Uma árvore da espécie monguba caiu na manhã desta sexta-feira (12) na Praça Vespasiano Batista, localizada na Rua Everton Batista, no Bairro Batista, em Anápolis (GO). O incidente, que não deixou feridos nem causou danos materiais aparentes, expôs um problema cada vez mais presente em áreas urbanas: a ação silenciosa do besouro metálico (Euchroma gigantea), praga associada ao enfraquecimento de árvores de grande porte.
A árvore aparentava estar saudável, mas apresentou danos profundos nas raízes, evidenciando uma fragilidade estrutural interna que não era visível externamente. A situação trouxe à tona o risco iminente de outras árvores na mesma praça: uma delas, também do tipo monguba, foi identificada com tronco apodrecido pelo repórter Victor Santos, o que indica a possibilidade de nova queda.
Até o fim da manhã, equipes da Secretaria Municipal de Obras e Meio Ambiente realizaram a retirada completa da árvore caída, conforme informou a Subsecretaria de Meio Ambiente.
O novo episódio remete ao ocorrido em 2024, quando uma monguba caiu na Avenida Goiás, destruindo um carro. Na ocasião, a Prefeitura de Anápolis atribuiu o acidente à infestação pelo besouro metálico, que compromete a estrutura das árvores a partir das raízes.
Esse inseto, apesar do nome que remete a um super-herói, representa uma ameaça real e crescente nas áreas urbanas.

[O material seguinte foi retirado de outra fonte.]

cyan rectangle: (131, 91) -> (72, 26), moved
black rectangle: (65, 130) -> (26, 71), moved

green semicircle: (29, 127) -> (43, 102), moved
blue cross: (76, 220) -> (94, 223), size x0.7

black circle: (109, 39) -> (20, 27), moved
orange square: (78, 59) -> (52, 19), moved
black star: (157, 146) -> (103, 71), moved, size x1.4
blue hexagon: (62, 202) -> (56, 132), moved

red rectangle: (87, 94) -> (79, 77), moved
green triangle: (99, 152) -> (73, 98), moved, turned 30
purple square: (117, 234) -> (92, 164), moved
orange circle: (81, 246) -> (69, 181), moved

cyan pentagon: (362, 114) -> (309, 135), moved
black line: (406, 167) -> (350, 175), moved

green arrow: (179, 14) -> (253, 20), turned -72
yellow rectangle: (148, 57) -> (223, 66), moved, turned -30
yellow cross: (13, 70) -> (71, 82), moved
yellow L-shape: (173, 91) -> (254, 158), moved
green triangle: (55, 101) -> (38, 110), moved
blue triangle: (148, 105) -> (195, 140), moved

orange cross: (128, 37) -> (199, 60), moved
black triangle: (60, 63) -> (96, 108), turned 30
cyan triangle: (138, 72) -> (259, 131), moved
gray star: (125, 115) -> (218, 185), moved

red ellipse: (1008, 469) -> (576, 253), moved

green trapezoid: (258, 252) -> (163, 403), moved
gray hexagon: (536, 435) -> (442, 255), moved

As fêmeas depositam ovos nas raízes das árvores, e as larvas escavam a madeira internamente, formando galerias que enfraquecem o caule e favorecem a ação de fungos e bactérias.

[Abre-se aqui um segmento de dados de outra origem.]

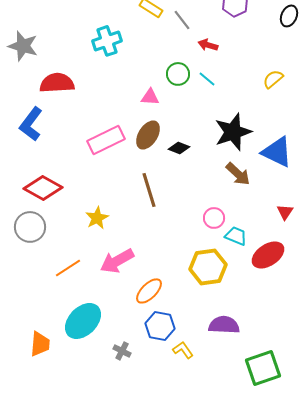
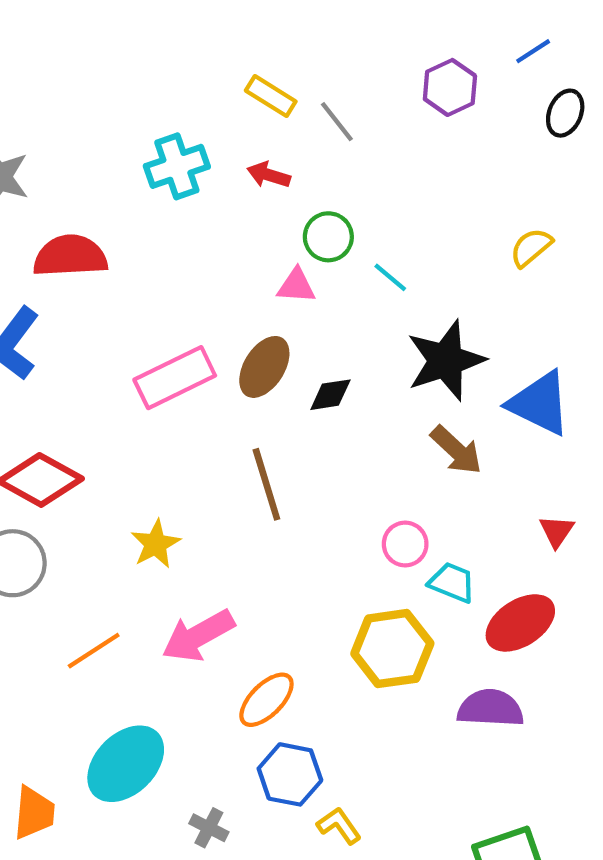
red arrow: (208, 45) -> (269, 175), moved
cyan line: (207, 79) -> (390, 277), moved
pink triangle: (150, 97) -> (296, 286), moved
black diamond: (179, 148) -> (330, 395), turned -30
purple semicircle: (224, 325) -> (490, 708), moved

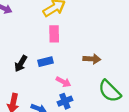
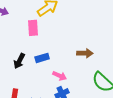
pink rectangle: (54, 34) -> (33, 28), moved

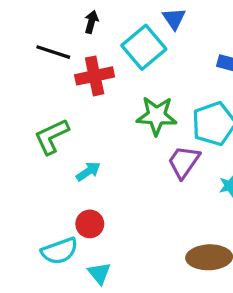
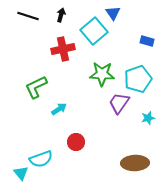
black line: (53, 52) -> (28, 16), moved
red circle: (90, 224) -> (76, 142), moved
cyan triangle: (99, 273) -> (21, 173), moved

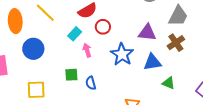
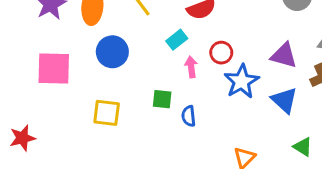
red circle: (103, 27) -> (221, 53), moved
blue triangle: (152, 62) -> (284, 100), turned 42
green triangle: (168, 83) -> (303, 147), moved

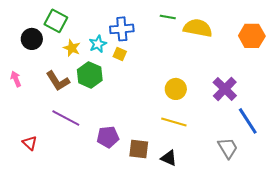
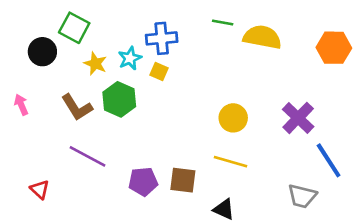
gray trapezoid: (228, 148) -> (302, 196), turned 135
brown square: (139, 149) -> (183, 180), moved

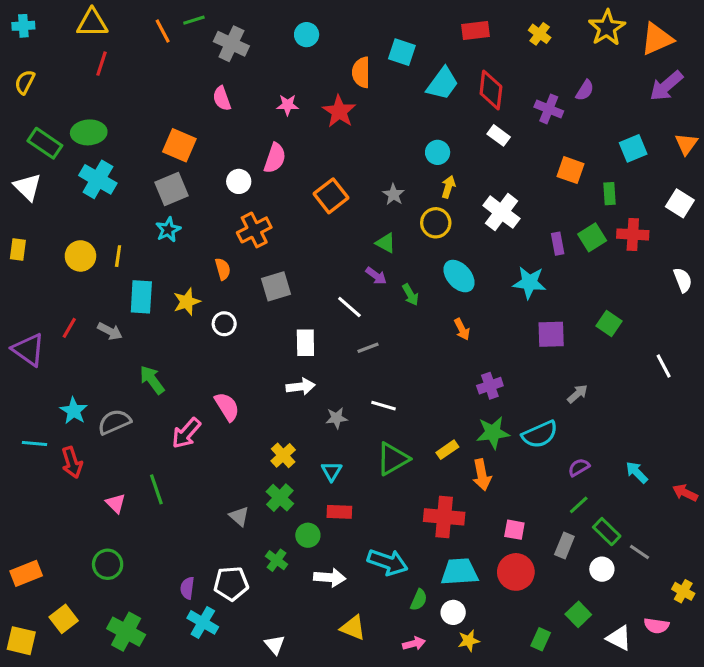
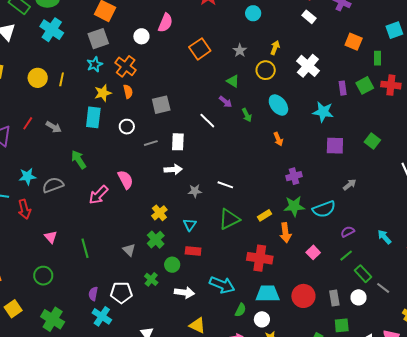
cyan circle: (438, 152) -> (253, 13), moved
orange cross: (254, 230) -> (126, 66), moved, turned -30
cyan rectangle: (141, 297) -> (93, 117), moved
yellow star: (187, 302) -> (103, 93), moved
gray line: (368, 348) -> (151, 143), moved
cyan star: (74, 411) -> (27, 176), turned 30
green line: (156, 489) -> (85, 248), moved
pink square: (514, 530) -> (313, 252), moved, turned 32
gray rectangle: (564, 546) -> (334, 298), moved, turned -35
green square: (578, 614) -> (342, 325), turned 35

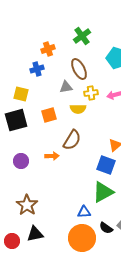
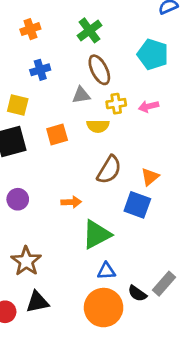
green cross: (82, 36) -> (89, 30), moved
orange cross: (48, 49) -> (30, 29), moved
brown semicircle: (72, 140) -> (109, 170), moved
orange arrow: (52, 156) -> (71, 202), moved
green triangle: (103, 192) -> (96, 234), moved

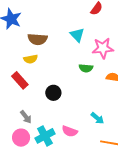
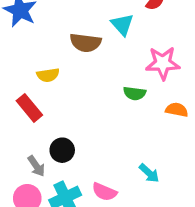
cyan triangle: (77, 35) -> (122, 25), moved
brown semicircle: (37, 39) -> (85, 43), moved
black circle: (53, 93) -> (62, 150), moved

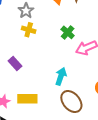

Um dos maiores desafios na prevenção de quedas está no fato de que os danos causados pelo besouro metálico são invisíveis a olho nu. Os sinais externos, como folhas amareladas ou ressecadas, costumam surgir apenas quando a árvore já está em estágio avançado de deterioração.
Outro fator complicador é a ausência de predadores naturais conhecidos, o que torna o controle do inseto ainda mais difícil.
Após o incidente de 2024, a Secretaria Municipal de Obras, Meio Ambiente e Serviços Urbanos anunciou ações de identificação e remoção de árvores em risco, com foco especial nas mongubas. O plano previa também a substituição de espécies exóticas por nativas do cerrado.
Contudo, a nova queda na Praça Vespasiano Batista indica que o planejamento não foi plenamente eficaz. O caso reforça a necessidade de um programa contínuo, técnico e aprofundado de inspeção e manejo de árvores urbanas, especialmente aquelas de grande porte e alto risco.